Débora était prophétesse et juge en Israël à une époque sans roi, où chaque tribu se souciait d’elle-même et où le peuple vivait sous le joug de Jabin, roi de Canaan, dont le général Sisera commandait neuf cents chars de fer. Elle siégeait sous un palmier entre Rama et Béthel, dans les collines d’Éphraïm, et les Israélites montaient vers elle pour régler leurs différends.
C’est là que Débora convoqua Baraq, de Nephtali, avec un ordre de Dieu : réunir dix mille hommes et affronter Sisera au mont Tabor. Baraq hésita et n’accepta d’y aller que si elle venait avec lui. Débora l’accompagna, mais l’avertit que l’honneur de la victoire reviendrait à une femme, et non à lui.
Le jour de la bataille, l’armée israélite descendit du Tabor et l’Éternel jeta la panique parmi les chars de Sisera près du fleuve Qishôn. Sisera s’enfuit à pied et chercha refuge dans la tente de Yaël, qui l’accueillit, lui donna du lait et, pendant qu’il dormait, le tua avec un piquet de tente. La parole de Débora s’accomplit à la lettre.

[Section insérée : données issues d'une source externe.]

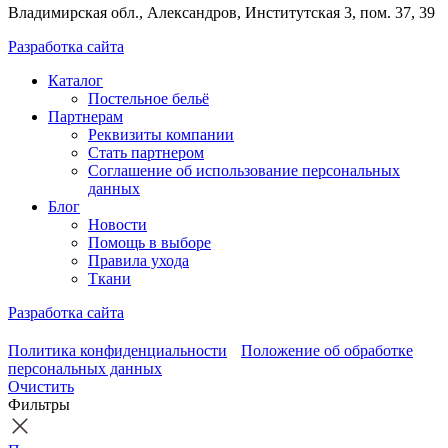
Владимирская обл., Александров, Институтская 3, пом. 37, 39
Разработка сайта
Каталог
Постельное бельё
Партнерам
Реквизиты компании
Стать партнером
Соглашение об использование персональных
данных
Блог
Новости
Помощь в выборе
Правила ухода
Ткани
Разработка сайта
Политика конфиденциальности
Положение об обработке
персональных данных
Очистить
Фильтры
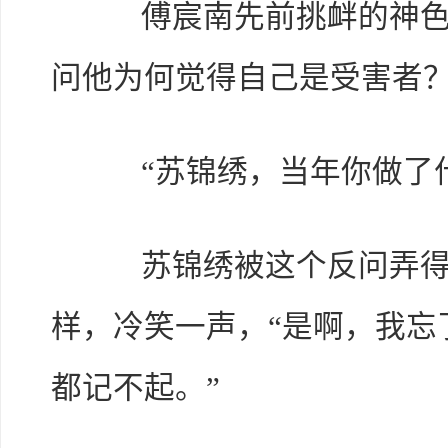
傅宸南先前挑衅的神色消
问他为何觉得自己是受害者
“苏锦绣，当年你做了什
苏锦绣被这个反问弄得
样，冷笑一声，“是啊，我忘
都记不起。”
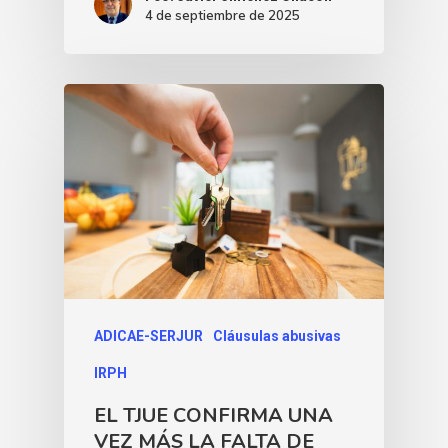
4 de septiembre de 2025
ADICAE-SERJUR
Cláusulas abusivas
IRPH
EL TJUE CONFIRMA UNA
VEZ MÁS LA FALTA DE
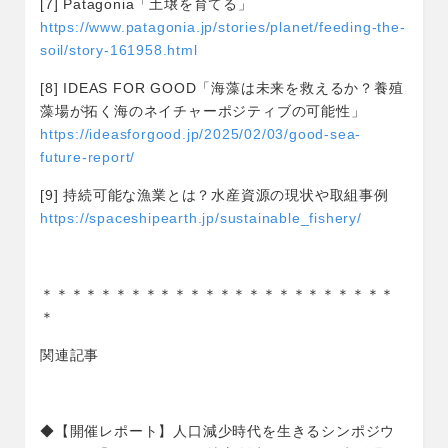
[7] Patagonia「土壌を育てる」
https://www.patagonia.jp/stories/planet/feeding-the-
soil/story-161958.html
[8] IDEAS FOR GOOD「海藻は未来を救えるか？養殖
藻場が拓く海のネイチャーポジティブの可能性」
https://ideasforgood.jp/2025/02/03/good-sea-
future-report/
[9] 持続可能な漁業とは？水産資源の現状や取組事例
https://spaceshipearth.jp/sustainable_fishery/
＊＊＊＊＊＊＊＊＊＊＊＊＊＊＊＊＊＊＊＊＊＊＊＊
＊
関連記事
◆【開催レポート】人口減少時代を生きるシンポジウ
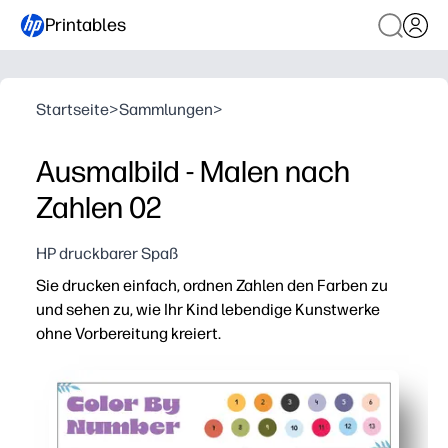
Printables
Startseite
>
Sammlungen
>
Ausmalbild - Malen nach
Zahlen 02
HP druckbarer Spaß
Sie drucken einfach, ordnen Zahlen den Farben zu
und sehen zu, wie Ihr Kind lebendige Kunstwerke
ohne Vorbereitung kreiert.
Warum es funktioniert:
Fördert Zahlenerkennung, Farberkennung und Feinmoto
Das selbstkontrollierende Design fördert die Konzentrat
Praktisches Drucken und Mitnehmen für zu Hause, im Kl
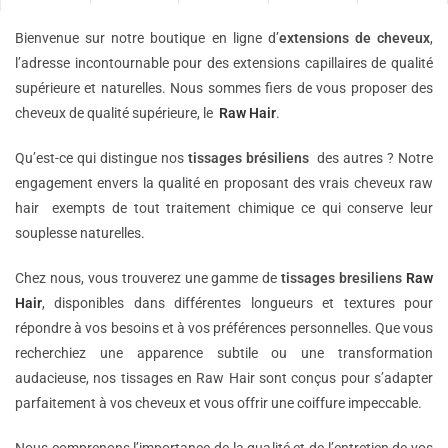
Bienvenue sur notre boutique en ligne d’
extensions de
cheveux
,
l’adresse incontournable pour des extensions capillaires de qualité
supérieure et naturelles. Nous sommes fiers de vous proposer des
cheveux de qualité supérieure, le
Raw Hair
.
Qu’est-ce qui distingue nos
tissages brésiliens
des autres ? Notre
engagement envers la qualité en proposant des vrais cheveux raw
hair exempts de tout traitement chimique ce qui conserve leur
souplesse naturelles.
Chez nous, vous trouverez une gamme de
tissages bresiliens
Raw
Hair
, disponibles dans différentes longueurs et textures pour
répondre à vos besoins et à vos préférences personnelles. Que vous
recherchiez une apparence subtile ou une transformation
audacieuse, nos tissages en Raw Hair sont conçus pour s’adapter
parfaitement à vos cheveux et vous offrir une coiffure impeccable.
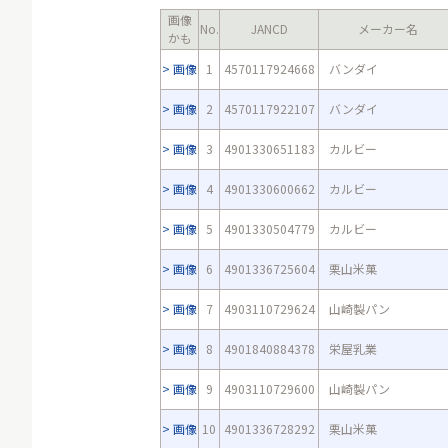
画像
No.
JANCD
メーカー名
かも
画像
1
4570117924668
バンダイ
画像
2
4570117922107
バンダイ
画像
3
4901330651183
カルビー
画像
4
4901330600662
カルビー
画像
5
4901330504779
カルビー
画像
6
4901336725604
栗山米菓
画像
7
4903110729624
山崎製パン
画像
8
4901840884378
栄屋乳業
画像
9
4903110729600
山崎製パン
画像
10
4901336728292
栗山米菓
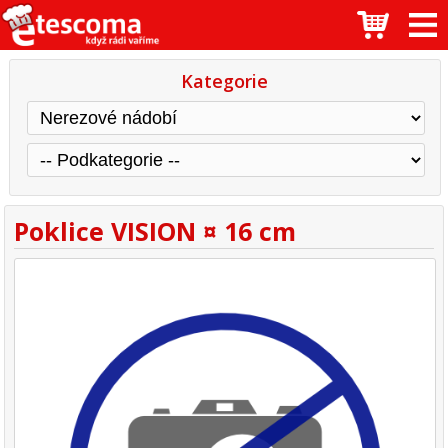
Kategorie
Poklice VISION ¤ 16 cm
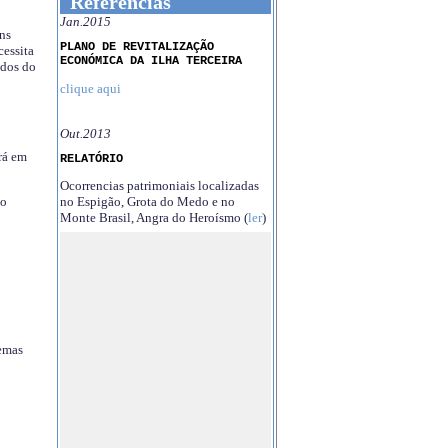
Referências
Jan.2015
ns
PLANO DE REVITALIZAÇÃO
essita
ECONÓMICA DA ILHA TERCEIRA
ndos do
clique aqui
Out.2013
rá em
RELATÓRIO
Ocorrencias patrimoniais localizadas
no Espigão, Grota do Medo e no
no
Monte Brasil, Angra do Heroísmo (
ler
)
temas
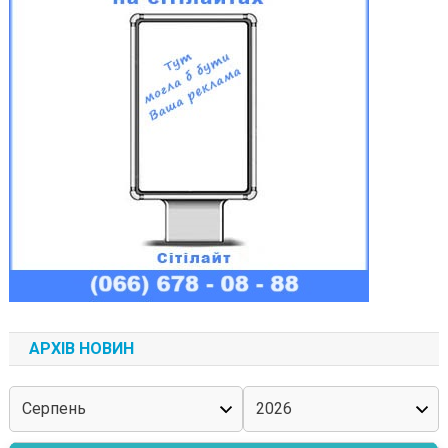
АРХІВ НОВИН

Après la victoire, Débora et Baraq chantèrent un long cantique de louange, aujourd’hui connu comme le Cantique de Débora, célébrant l’Éternel comme le véritable guerrier d’Israël. Elle s’y décrivit comme une mère en Israël, quelqu’un qui s’était levée quand personne d’autre ne se levait. Le pays connut la paix pendant quarante ans.
L’histoire de Débora rappelle que Dieu n’a besoin ni d’un contexte idéal ni d’un chef au profil attendu pour agir. Il élève celui ou celle qui est prêt à lui faire confiance et à aller de l’avant, même si le chemin semble plus grand que ses propres forces.